- IATA: none; ICAO: none; FAA LID: 0N4;

Summary
- Airport type: Public
- Serves: Dover, Delaware
- Location: Kent County, Delaware
- Time zone: UTC−05:00 (-5)
- • Summer (DST): UTC−04:00 (-4)
- Elevation AMSL: 22 ft (6.7 m)
- Coordinates: 39°12′08″N 075°29′08″W﻿ / ﻿39.20222°N 75.48556°W

Map
- Interactive map of Chandelle Airport

Runways
| Direction | Length |  | Surface |
| ft | m |
| 4/22 | 2,533 | 772 | Asphalt |

Statistics (2022)
- Aircraft operations: 2,630
- Source: Federal Aviation Administration

= Chandelle Estates Airport =

Airport in Kent County, Delaware, US

Chandelle Airport is a privately owned, public use airport located three nautical miles (6 km) northeast of the central business district of Dover, in Kent County, Delaware, United States.

== Facilities and aircraft ==
Chandelle Estates Airport covers an area of 27 acre at an elevation of 22 feet (7 m) above mean sea level. It has one asphalt paved runway designated 4/22 which measures 2,533 by 28 feet (772 x 9 m).

For the 12-month period ending December 31, 2022, the airport had 2,630 aircraft operations, an average of 50 per week: 99% general aviation and 1% military. This is down from 6,800 movements in 2007. For the same time period in 2022, there were 23 aircraft based at the airport, all airplanes: 21 single-engine and 2 multi-engine.

The airport has a fixed-base operator that sells fuel – both avgas and jet fuel – as well as a hangar and courtesy transportation.

== Accidents and incidents ==

- On May 13, 2005, a Piper PA28 impacted terrain after departure from Chandelle Airport. The pilot reported there was a substantial decrease in power on climbout; he lowered the nose to gain airspeed and tried to adjust the throttle but got no response.
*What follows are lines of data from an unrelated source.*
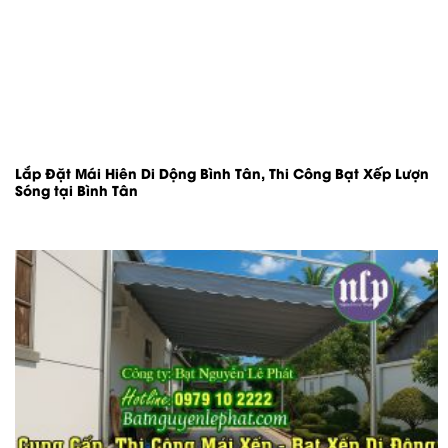
Lắp Đặt Mái Hiên Di Dộng Bình Tân, Thi Công Bạt Xếp Lượn
Sóng tại Bình Tân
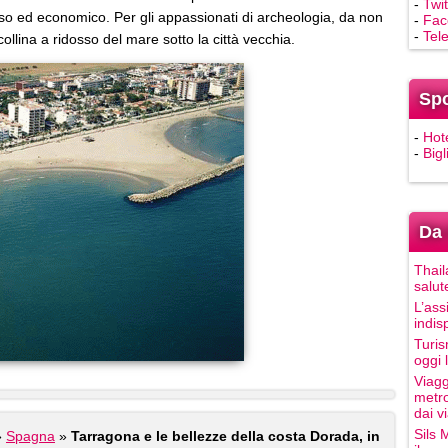
-
Twit
gioso ed economico. Per gli appassionati di archeologia, da non
-
Fac
-
Tel
ollina a ridosso del mare sotto la città vecchia.
Sp
-
Hot
-
Bigl
Da 
Thail
salut
L’ass
indis
Turis
oggi 
Viagg
metro
dai vi
Sils 
»
Spagna
»
Tarragona e le bellezze della costa Dorada, in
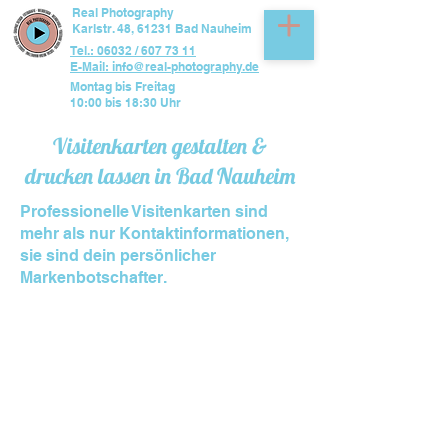
Real Photography
Karlstr. 48, 61231 Bad Nauheim
Tel.: 06032 / 607 73 11
E-Mail: info@real-photography.de
Montag bis Freitag
10:00 bis 18:30 Uhr
Visitenkarten gestalten &
drucken lassen in Bad Nauheim
Professionelle Visitenkarten sind
mehr als nur Kontaktinformationen,
sie sind dein persönlicher
Markenbotschafter.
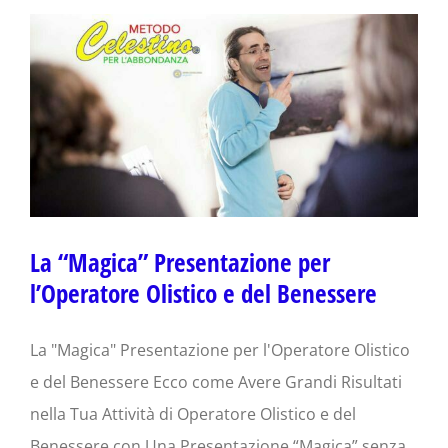
La “Magica” Presentazione per
l’Operatore Olistico e del Benessere
La "Magica" Presentazione per l'Operatore Olistico
e del Benessere Ecco come Avere Grandi Risultati
nella Tua Attività di Operatore Olistico e del
Benessere con Una Presentazione “Magica” senza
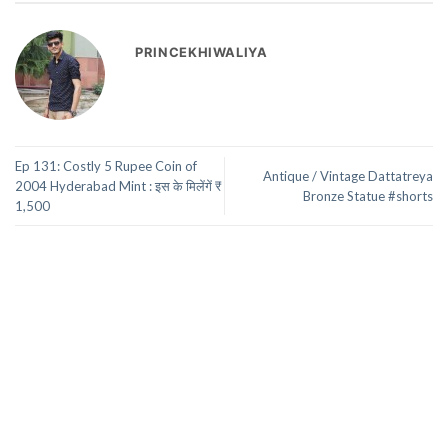
PRINCEKHIWALIYA
Ep 131: Costly 5 Rupee Coin of
Antique / Vintage Dattatreya
2004 Hyderabad Mint : इस के मिलेंगें ₹
Bronze Statue #shorts
1,500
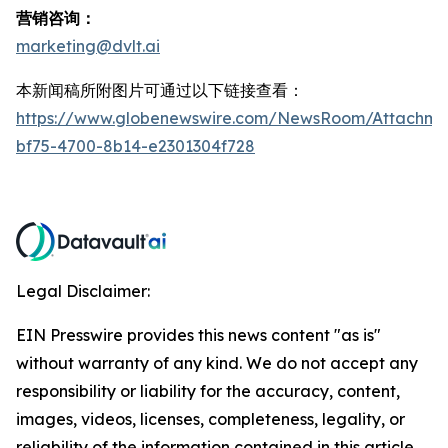
营销咨询：
marketing@dvlt.ai
本新闻稿所附图片可通过以下链接查看：
https://www.globenewswire.com/NewsRoom/Attachm
bf75-4700-8b14-e2301304f728
Legal Disclaimer:
EIN Presswire provides this news content "as is"
without warranty of any kind. We do not accept any
responsibility or liability for the accuracy, content,
images, videos, licenses, completeness, legality, or
reliability of the information contained in this article.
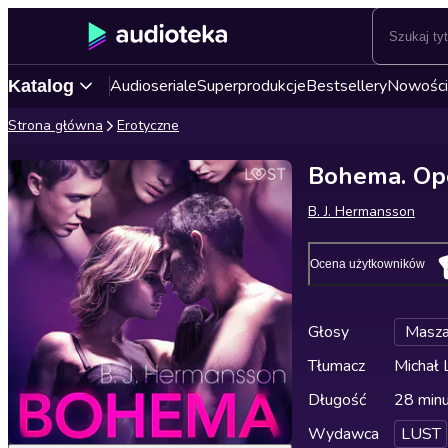
Audioseriale
Superprodukcje
Bestsellery
Nowości
Katalog
Strona główna
Erotyczne
Bohema. Op
B. J. Hermansson
Ocena użytkowników
Głosy
Masza
Tłumacz
Michał 
Długość
28 min
Wydawca
LUST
Postaccident examination of the exhaust system revealed that a portion of the internal baffle in the muffler assembly had separated from the surrounding structure, and was free to move around inside the muffler. Further examination of the exhaust system showed that the tailpipe was equipped with an arch shaped standoff assembly that extended from the inboard end of the tailpipe and protruded into the muffler. The probable cause of the accident was found to be the separated baffle, which blocked the tailpipe and caused a total loss of engine power.
- On July 13, 2013, a Piper PA28 crashed near the airport. The sole occupant was hospitalized.
- On September 30, 2017, a Cessna 172 Skyhawk crashed while landing at Chandelle Airport. The aircraft overshot the runway.